Punching-ball. Il y a un an pourtant, Jeb Bush était présenté comme le favori pour l'investiture républicaine. Chouchou de l'establishment du parti et des riches donateurs, il semblait promis à un affrontement final avec Hillary Clinton. La presse américaine, à l'époque, remplissait des colonnes sur ce probable face-à-face entre les héritiers des deux dynasties politiques les plus puissantes du pays. Problème : à force d'être présenté comme le favori, Jeb Bush a fini par se convaincre qu'il l'était. Et quand les obstacles ont commencé à se dresser sur sa route, ni lui ni son équipe de campagne n'ont eu la lucidité suffisante pour changer de cap.

Le 15 juin à Miami, Jeb Bush annonçait officiellement sa candidature à l'investiture républicaine. Le lendemain, Donald Trump en faisait autant depuis sa luxueuse tour de la Ve Avenue à Manhattan. Un mois plus tard, le 20 juillet, le magnat de l'immobilier dépassait pour la première fois l'ancien gouverneur de Floride dans les sondages. Comme beaucoup, le cadet des Bush n'a pas pris Donald Trump au sérieux, persuadé que le milliardaire ne passerait pas l'été. Une erreur stratégique qu'il a payée au prix fort : leurs courbes de sondages ne se sont plus jamais recroisées.

A l'inverse, Trump a rapidement enfilé les gants. Et fait de Jeb Bush son punching-ball préféré, se moquant de son manque d'énergie et l'accusant de faiblesse sur le dossier de l'immigration. Lorsque le milliardaire critique vivement des propos de Bush qui, en 2014, estimait que l'immigration illégale était avant tout «un acte d'amour», plusieurs conseillers de l'ancien gouverneur plaident pour une riposte ferme. Ils suggèrent même un débat télévisé en tête-à-tête entre les deux hommes. Mais le directeur de campagne de Jeb Bush et sa plus proche conseillère, toujours convaincus que Donald Trump n'est pas une menace à long terme, en décident autrement.

Au lieu de s'en prendre à Trump, Jeb Bush et ses alliés ont préféré concentrer leurs attaques sur Marco Rubio, considéré comme la principale menace. Entre le maître et l'élève, le mentor et son protégé, la lune de miel a pris fin brutalement lors du troisième débat télévisé républicain.
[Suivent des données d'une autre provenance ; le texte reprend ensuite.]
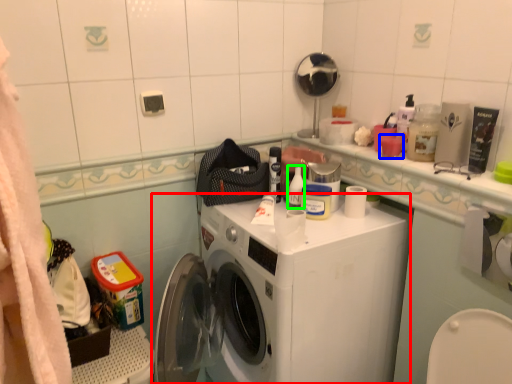
Question: Considering the real-world distances, which object is closest to washing machine (highlighted by a red box)? toiletry (highlighted by a blue box) or toiletry (highlighted by a green box).

Choices:
 (A) toiletry
 (B) toiletry

Answer: (B)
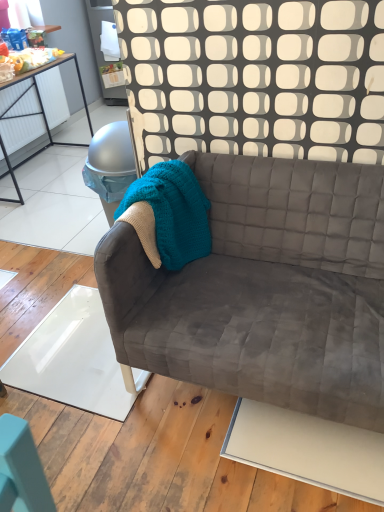
Question: Is point (332, 225) positioned closer to the camera than point (127, 211)?

Choices:
 (A) farther
 (B) closer

Answer: (A)

Question: Is velvet gray couch at center in front of or behind teal knitted blanket at center in the image?

Choices:
 (A) behind
 (B) front

Answer: (B)

Question: From a real-world perspective, is velvet gray couch at center above or below teal knitted blanket at center?

Choices:
 (A) above
 (B) below

Answer: (B)

Question: Would you say teal knitted blanket at center is to the left or to the right of velvet gray couch at center in the picture?

Choices:
 (A) right
 (B) left

Answer: (B)

Question: From a real-world perspective, relative to velvet gray couch at center, is teal knitted blanket at center vertically above or below?

Choices:
 (A) above
 (B) below

Answer: (A)

Question: Looking at their shapes, would you say teal knitted blanket at center is wider or thinner than velvet gray couch at center?

Choices:
 (A) wide
 (B) thin

Answer: (B)

Question: Considering the positions of teal knitted blanket at center and velvet gray couch at center in the image, is teal knitted blanket at center taller or shorter than velvet gray couch at center?

Choices:
 (A) tall
 (B) short

Answer: (B)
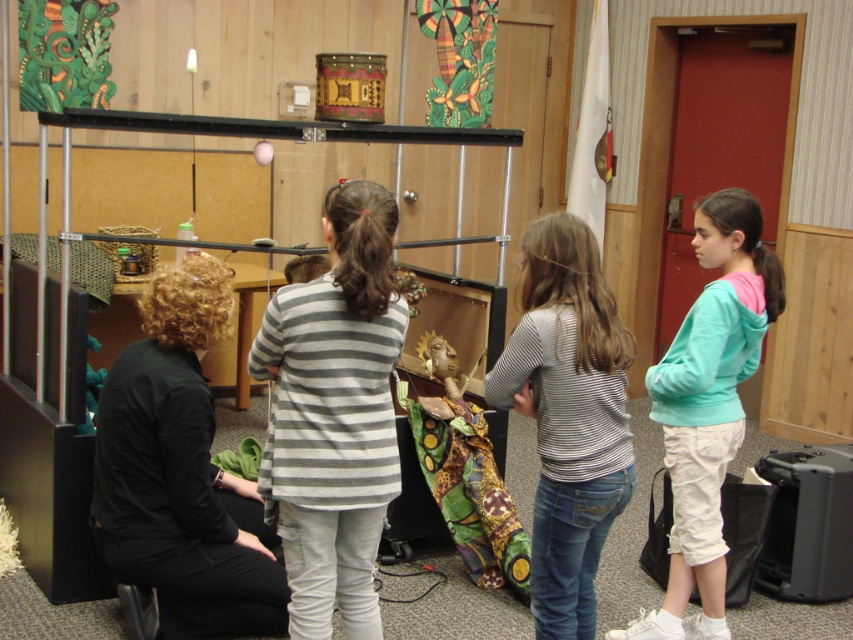
You are a photographer trying to capture a clear shot of both the teal hoodie at right and the matte brown wooden toy at center. Based on their positions, which object should you focus on first to ensure both are in frame?

The teal hoodie at right is positioned under the matte brown wooden toy at center, so focusing on the matte brown wooden toy at center first will keep both in frame as the teal hoodie at right is beneath it.

You are standing at the entrance of the community hall and see two points marked in the scene. Which point is closer to you, point (x=236, y=513) or point (x=427, y=340)?

Point (x=236, y=513) is in front of point (x=427, y=340), so it is closer to you.

You are a photographer trying to capture a clear shot of the teal hoodie at right and the matte brown wooden toy at center. Since you want both subjects in focus, which one should you adjust your camera focus on first?

The teal hoodie at right is closer to the viewer than the matte brown wooden toy at center. To ensure both are in focus, you should focus on the teal hoodie at right first, as focusing on the closer object allows the depth of field to extend to the farther object more effectively.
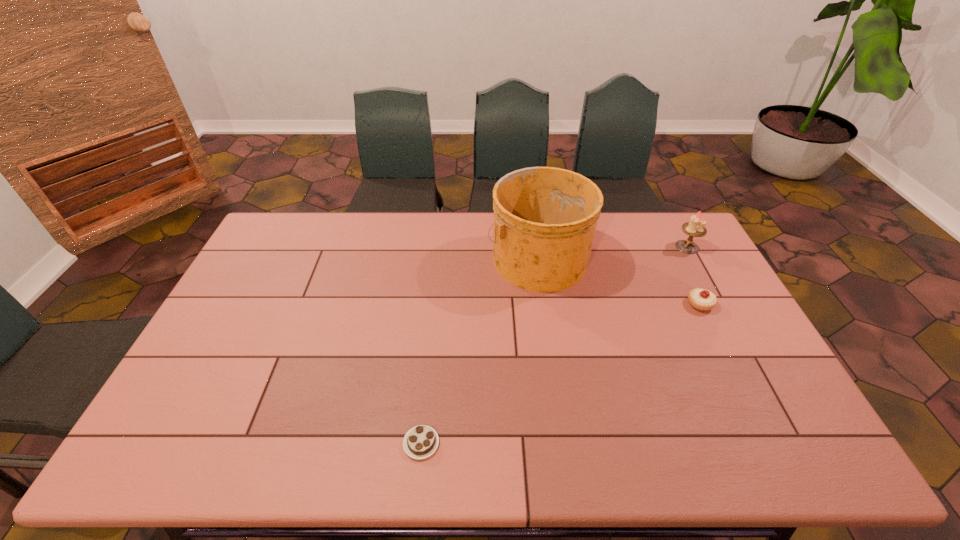
Identify the location of vacant space located 0.340m on the right of the leftmost object. (582, 443).

The height and width of the screenshot is (540, 960). I want to click on bucket situated at the far edge, so click(545, 218).

I want to click on candle holder located at the far edge, so click(x=694, y=228).

You are a GUI agent. You are given a task and a screenshot of the screen. Output one action in this format:
    pyautogui.click(x=<x>, y=<y>)
    Task: Click on the object present at the near edge
    
    Given the screenshot: What is the action you would take?
    pyautogui.click(x=420, y=442)

Where is `candle holder located at the right edge`? candle holder located at the right edge is located at coordinates (694, 228).

In order to click on pastry present at the right edge in this screenshot , I will do `click(700, 299)`.

What are the coordinates of `object that is at the far right corner` in the screenshot? It's located at (694, 228).

I want to click on vacant area at the far edge, so click(399, 213).

Find the location of a particular element. free space at the near edge of the desktop is located at coordinates (618, 459).

This screenshot has height=540, width=960. In the image, there is a desktop. What are the coordinates of `vacant region at the left edge` in the screenshot? It's located at (173, 424).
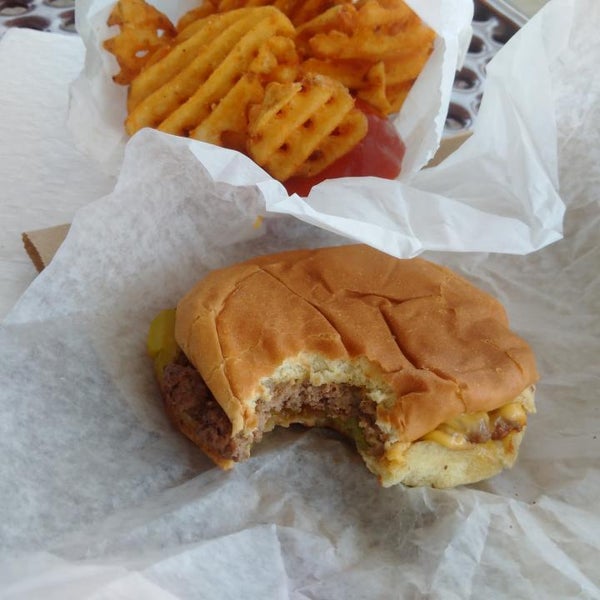
In order to click on tray in this screenshot , I will do `click(460, 103)`.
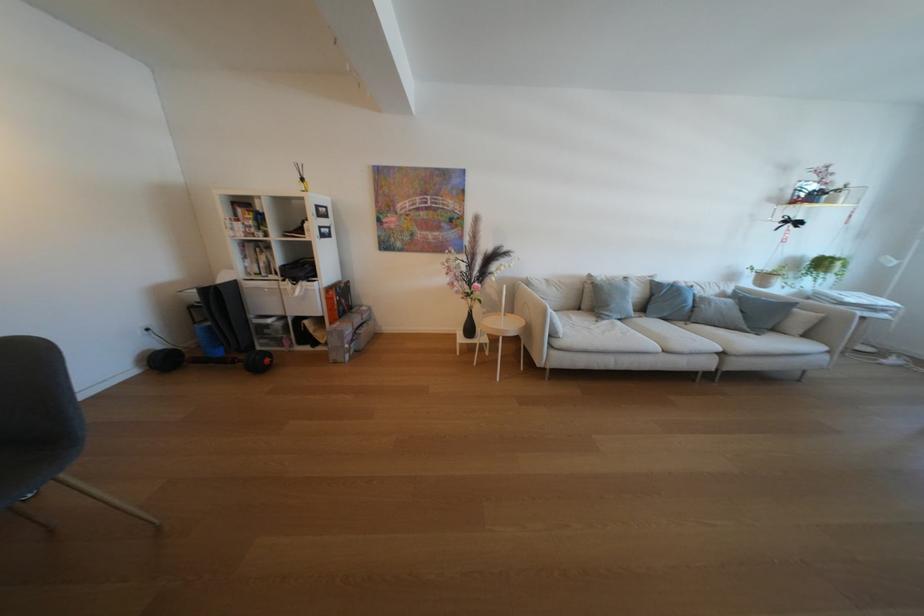
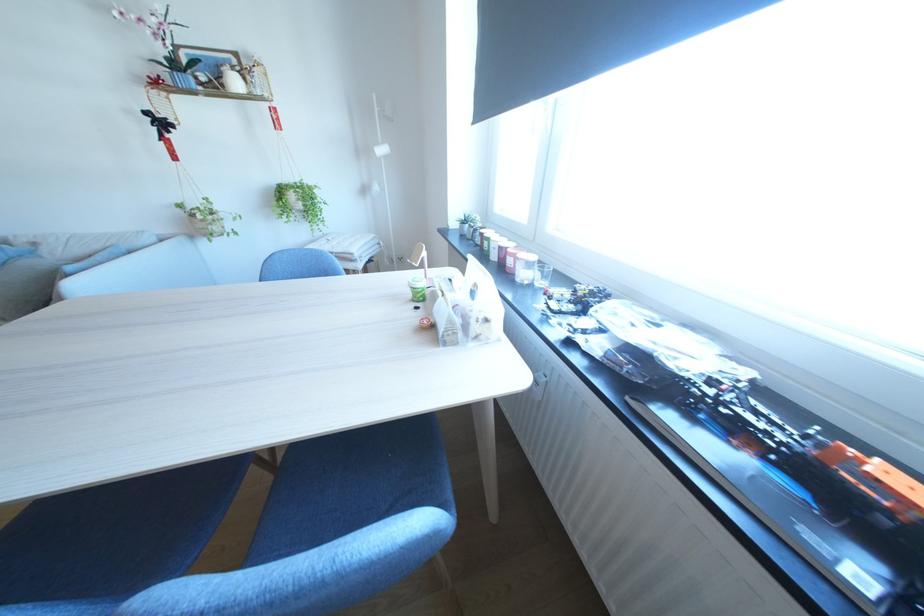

Ce soir d'octobre, beaucoup estiment que Jeb Bush a fait la plus grosse erreur de sa campagne, en reprochant à Marco Rubio son absentéisme au Sénat. «Marco, tu as été élu pour un mandat de six ans. Tu devrais te pointer ou bien démissionner pour faire campagne», avait sermonné Bush. Cinglante, la réponse de Rubio avait été chaudement applaudie : «La seule raison pour laquelle tu m'attaques, c'est parce que nous sommes candidats pour le même poste, et que quelqu'un t'a convaincu que m'attaquer allait t'aider.» Les attaques ont d'ailleurs continué. D'après l'équipe de Marco Rubio, sur les 35 millions de dollars (31 millions d'euros) dépensés en publicités négatives contre lui, 78 % l'ont été par Bush.

Colère. Au-delà de ces erreurs stratégiques, la candidature de Bush était, avec le recul, vouée à l'échec. Dans une atmosphère politique marquée par la colère de l'électorat et le rejet des élites, il a traîné comme un boulet ses positions modérées et son héritage familial. «Il n'a pas pu vendre son expérience à des électeurs qui voulaient de l'émotion. Il n'a pas pu échapper à son nom de famille. Ses millions n'ont pas pu lui acheter le soutien populaire», analyse Eli Stokols sur le site Politico. En un an, Bush et ses appuis ont dépensé en vain 150 millions de dollars, un record dans le camp républicain. Eli Stokols conclut, sans appel : «Le réel mystère de la campagne de Jeb Bush, ce n'est pas pourquoi il a échoué, mais comment quelqu'un a pu imaginer qu'il pourrait gagner.»